> To do: From the records below, transcribe only the lines running from the one with "6: (988, 278, 3.53)" through the one with "42: (165, 137, 1.55)". Keep both of those end lines.

> Data for review:
□ □ □ □

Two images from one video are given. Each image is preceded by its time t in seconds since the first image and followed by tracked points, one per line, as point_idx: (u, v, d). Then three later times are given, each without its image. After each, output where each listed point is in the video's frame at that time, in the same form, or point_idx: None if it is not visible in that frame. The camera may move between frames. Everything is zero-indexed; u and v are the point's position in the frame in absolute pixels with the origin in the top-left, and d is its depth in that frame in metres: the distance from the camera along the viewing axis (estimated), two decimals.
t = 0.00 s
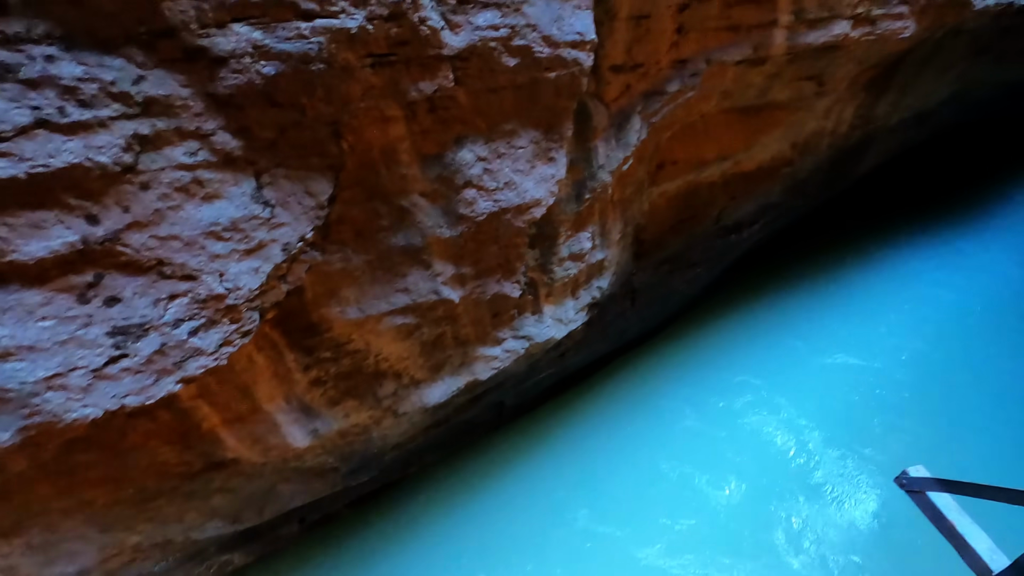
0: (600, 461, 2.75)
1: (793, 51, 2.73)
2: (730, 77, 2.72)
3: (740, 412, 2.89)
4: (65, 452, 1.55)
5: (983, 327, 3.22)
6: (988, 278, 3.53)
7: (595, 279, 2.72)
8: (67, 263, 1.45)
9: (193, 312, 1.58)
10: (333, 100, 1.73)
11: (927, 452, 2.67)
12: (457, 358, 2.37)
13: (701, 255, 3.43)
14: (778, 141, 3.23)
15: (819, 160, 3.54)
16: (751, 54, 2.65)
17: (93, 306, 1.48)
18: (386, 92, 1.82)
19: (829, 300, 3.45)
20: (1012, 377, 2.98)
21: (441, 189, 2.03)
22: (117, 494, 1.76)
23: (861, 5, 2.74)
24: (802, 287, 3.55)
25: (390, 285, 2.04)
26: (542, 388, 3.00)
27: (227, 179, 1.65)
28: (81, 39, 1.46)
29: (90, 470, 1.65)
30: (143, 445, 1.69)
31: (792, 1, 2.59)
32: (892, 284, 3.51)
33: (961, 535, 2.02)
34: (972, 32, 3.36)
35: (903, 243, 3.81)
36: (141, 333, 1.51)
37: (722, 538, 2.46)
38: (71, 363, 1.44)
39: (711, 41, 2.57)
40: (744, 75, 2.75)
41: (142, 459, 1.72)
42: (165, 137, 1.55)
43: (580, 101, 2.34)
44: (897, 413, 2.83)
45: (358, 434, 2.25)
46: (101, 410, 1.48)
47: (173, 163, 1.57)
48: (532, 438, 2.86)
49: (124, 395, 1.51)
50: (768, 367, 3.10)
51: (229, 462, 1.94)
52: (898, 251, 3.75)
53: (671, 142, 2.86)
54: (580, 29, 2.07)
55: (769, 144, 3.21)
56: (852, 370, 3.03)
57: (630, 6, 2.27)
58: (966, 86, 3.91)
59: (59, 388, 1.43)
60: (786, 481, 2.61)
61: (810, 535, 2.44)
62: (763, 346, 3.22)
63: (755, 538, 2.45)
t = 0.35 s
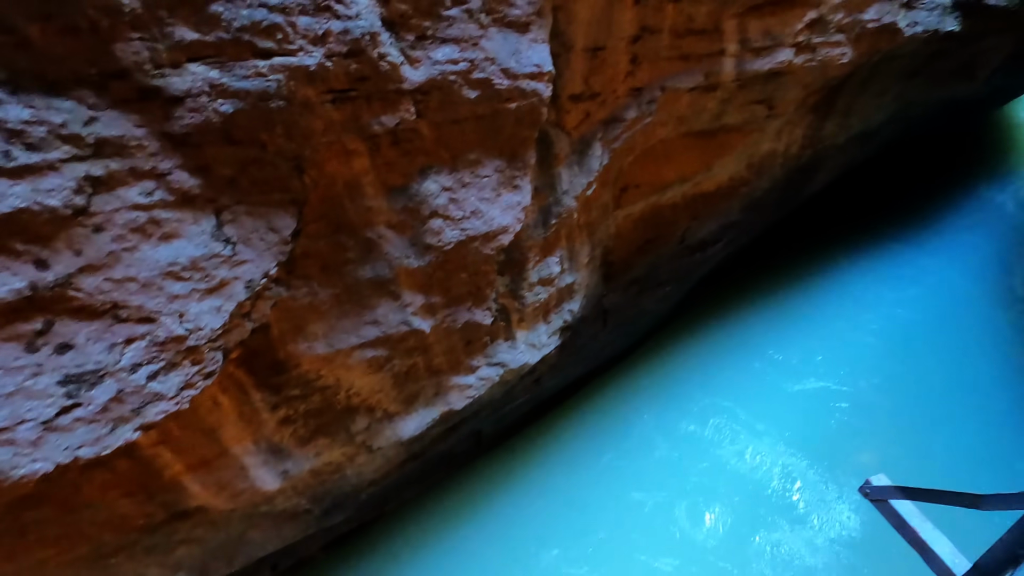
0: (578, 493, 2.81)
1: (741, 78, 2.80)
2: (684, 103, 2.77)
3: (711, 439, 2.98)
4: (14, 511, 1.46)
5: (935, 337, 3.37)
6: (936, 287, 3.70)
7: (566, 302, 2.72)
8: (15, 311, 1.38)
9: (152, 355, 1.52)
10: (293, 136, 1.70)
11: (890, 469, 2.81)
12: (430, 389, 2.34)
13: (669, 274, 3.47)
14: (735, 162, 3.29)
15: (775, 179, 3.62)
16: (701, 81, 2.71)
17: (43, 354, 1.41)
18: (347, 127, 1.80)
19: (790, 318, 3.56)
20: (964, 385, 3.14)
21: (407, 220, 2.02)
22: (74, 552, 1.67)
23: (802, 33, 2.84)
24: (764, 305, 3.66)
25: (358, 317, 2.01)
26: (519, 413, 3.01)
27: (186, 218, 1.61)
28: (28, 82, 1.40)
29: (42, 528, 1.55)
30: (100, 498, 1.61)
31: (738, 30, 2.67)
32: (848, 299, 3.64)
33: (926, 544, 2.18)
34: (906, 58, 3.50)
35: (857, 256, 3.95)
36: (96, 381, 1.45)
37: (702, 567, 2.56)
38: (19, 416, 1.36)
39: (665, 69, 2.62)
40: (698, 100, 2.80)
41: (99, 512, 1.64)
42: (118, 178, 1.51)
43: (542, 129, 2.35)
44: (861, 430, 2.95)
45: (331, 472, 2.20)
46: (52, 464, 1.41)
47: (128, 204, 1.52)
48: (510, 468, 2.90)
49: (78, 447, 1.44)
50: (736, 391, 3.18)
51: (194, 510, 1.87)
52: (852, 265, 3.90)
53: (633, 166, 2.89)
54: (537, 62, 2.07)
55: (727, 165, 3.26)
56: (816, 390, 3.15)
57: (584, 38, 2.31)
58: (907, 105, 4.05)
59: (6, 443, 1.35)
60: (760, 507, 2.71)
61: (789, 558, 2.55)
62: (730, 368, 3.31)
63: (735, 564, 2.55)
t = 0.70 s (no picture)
0: (560, 520, 2.86)
1: (699, 104, 2.86)
2: (647, 129, 2.81)
3: (689, 461, 3.08)
4: None
5: (890, 354, 3.59)
6: (889, 305, 3.92)
7: (540, 329, 2.71)
8: None
9: (115, 401, 1.47)
10: (258, 173, 1.68)
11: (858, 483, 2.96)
12: (407, 423, 2.30)
13: (641, 296, 3.51)
14: (699, 185, 3.34)
15: (737, 200, 3.69)
16: (663, 107, 2.76)
17: None
18: (313, 162, 1.77)
19: (755, 340, 3.71)
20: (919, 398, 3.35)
21: (377, 253, 2.00)
22: None
23: (755, 60, 2.91)
24: (731, 327, 3.80)
25: (330, 353, 1.98)
26: (499, 443, 2.98)
27: (148, 258, 1.57)
28: None
29: None
30: (62, 554, 1.54)
31: (693, 59, 2.73)
32: (809, 319, 3.82)
33: (894, 552, 2.25)
34: (853, 81, 3.61)
35: (815, 278, 4.15)
36: (55, 431, 1.39)
37: None
38: None
39: (625, 98, 2.66)
40: (660, 127, 2.85)
41: (60, 570, 1.56)
42: (77, 222, 1.46)
43: (509, 158, 2.36)
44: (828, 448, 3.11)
45: (307, 514, 2.15)
46: (7, 521, 1.34)
47: (87, 247, 1.47)
48: (491, 501, 2.91)
49: (36, 502, 1.38)
50: (709, 413, 3.30)
51: (163, 562, 1.80)
52: (811, 288, 4.07)
53: (601, 192, 2.92)
54: (501, 93, 2.08)
55: (691, 188, 3.31)
56: (784, 409, 3.30)
57: (546, 70, 2.34)
58: (859, 126, 4.20)
59: None
60: (740, 531, 2.80)
61: None
62: (701, 390, 3.43)
63: None
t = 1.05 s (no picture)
0: (551, 543, 2.86)
1: (670, 127, 2.90)
2: (620, 152, 2.85)
3: (675, 485, 3.10)
4: None
5: (864, 366, 3.69)
6: (861, 318, 4.03)
7: (521, 352, 2.71)
8: None
9: (86, 443, 1.44)
10: (233, 206, 1.66)
11: (840, 493, 3.04)
12: (390, 453, 2.27)
13: (621, 316, 3.53)
14: (674, 205, 3.38)
15: (711, 218, 3.73)
16: (634, 131, 2.79)
17: None
18: (289, 194, 1.76)
19: (734, 356, 3.77)
20: (895, 409, 3.45)
21: (355, 282, 1.98)
22: None
23: (721, 83, 2.94)
24: (709, 345, 3.85)
25: (310, 385, 1.95)
26: (484, 470, 2.96)
27: (120, 295, 1.54)
28: None
29: None
30: None
31: (662, 84, 2.76)
32: (785, 334, 3.91)
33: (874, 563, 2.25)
34: (816, 102, 3.70)
35: (789, 294, 4.24)
36: (23, 476, 1.35)
37: None
38: None
39: (597, 123, 2.70)
40: (632, 150, 2.89)
41: None
42: (46, 260, 1.42)
43: (485, 185, 2.37)
44: (811, 460, 3.18)
45: (288, 551, 2.11)
46: None
47: (57, 285, 1.43)
48: (477, 531, 2.88)
49: (4, 551, 1.33)
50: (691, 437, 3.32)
51: None
52: (785, 306, 4.13)
53: (577, 215, 2.95)
54: (475, 121, 2.10)
55: (665, 209, 3.35)
56: (766, 424, 3.37)
57: (519, 97, 2.37)
58: (825, 144, 4.31)
59: None
60: (730, 559, 2.79)
61: None
62: (683, 408, 3.47)
63: None
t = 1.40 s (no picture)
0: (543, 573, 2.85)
1: (646, 150, 2.94)
2: (598, 175, 2.88)
3: (663, 511, 3.10)
4: None
5: (844, 382, 3.77)
6: (839, 333, 4.12)
7: (506, 377, 2.70)
8: None
9: (61, 484, 1.41)
10: (213, 239, 1.65)
11: (824, 509, 3.10)
12: (375, 483, 2.24)
13: (604, 338, 3.54)
14: (653, 225, 3.41)
15: (690, 238, 3.77)
16: (612, 154, 2.82)
17: None
18: (269, 225, 1.75)
19: (718, 374, 3.83)
20: (875, 423, 3.53)
21: (337, 311, 1.96)
22: None
23: (694, 106, 2.98)
24: (692, 366, 3.88)
25: (293, 417, 1.93)
26: (471, 497, 2.94)
27: (97, 331, 1.51)
28: None
29: None
30: None
31: (637, 108, 2.80)
32: (765, 352, 3.97)
33: None
34: (786, 123, 3.78)
35: (768, 311, 4.31)
36: None
37: None
38: None
39: (575, 147, 2.73)
40: (610, 173, 2.91)
41: None
42: (20, 298, 1.39)
43: (465, 211, 2.38)
44: (795, 482, 3.21)
45: None
46: None
47: (31, 323, 1.40)
48: (466, 561, 2.86)
49: None
50: (676, 461, 3.34)
51: None
52: (764, 325, 4.19)
53: (557, 237, 2.97)
54: (454, 149, 2.10)
55: (645, 229, 3.37)
56: (750, 446, 3.40)
57: (497, 124, 2.39)
58: (797, 162, 4.38)
59: None
60: None
61: None
62: (669, 428, 3.50)
63: None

□ □ □ □

> Solution to the exercise:
6: (988, 278, 3.53)
7: (595, 279, 2.72)
8: (67, 263, 1.45)
9: (193, 312, 1.58)
10: (333, 100, 1.73)
11: (927, 452, 2.67)
12: (457, 358, 2.37)
13: (701, 255, 3.43)
14: (778, 141, 3.23)
15: (819, 160, 3.54)
16: (751, 54, 2.65)
17: (93, 306, 1.48)
18: (386, 92, 1.82)
19: (829, 300, 3.45)
20: (1012, 377, 2.98)
21: (441, 189, 2.03)
22: (117, 494, 1.76)
23: (861, 5, 2.74)
24: (802, 287, 3.55)
25: (390, 285, 2.04)
26: (542, 388, 3.00)
27: (227, 179, 1.65)
28: (81, 39, 1.46)
29: (90, 470, 1.65)
30: (143, 445, 1.69)
31: (792, 1, 2.59)
32: (892, 284, 3.51)
33: (961, 535, 2.02)
34: (972, 32, 3.36)
35: (903, 243, 3.81)
36: (141, 333, 1.51)
37: (722, 538, 2.46)
38: (71, 363, 1.44)
39: (711, 41, 2.57)
40: (744, 75, 2.75)
41: (142, 459, 1.72)
42: (165, 137, 1.55)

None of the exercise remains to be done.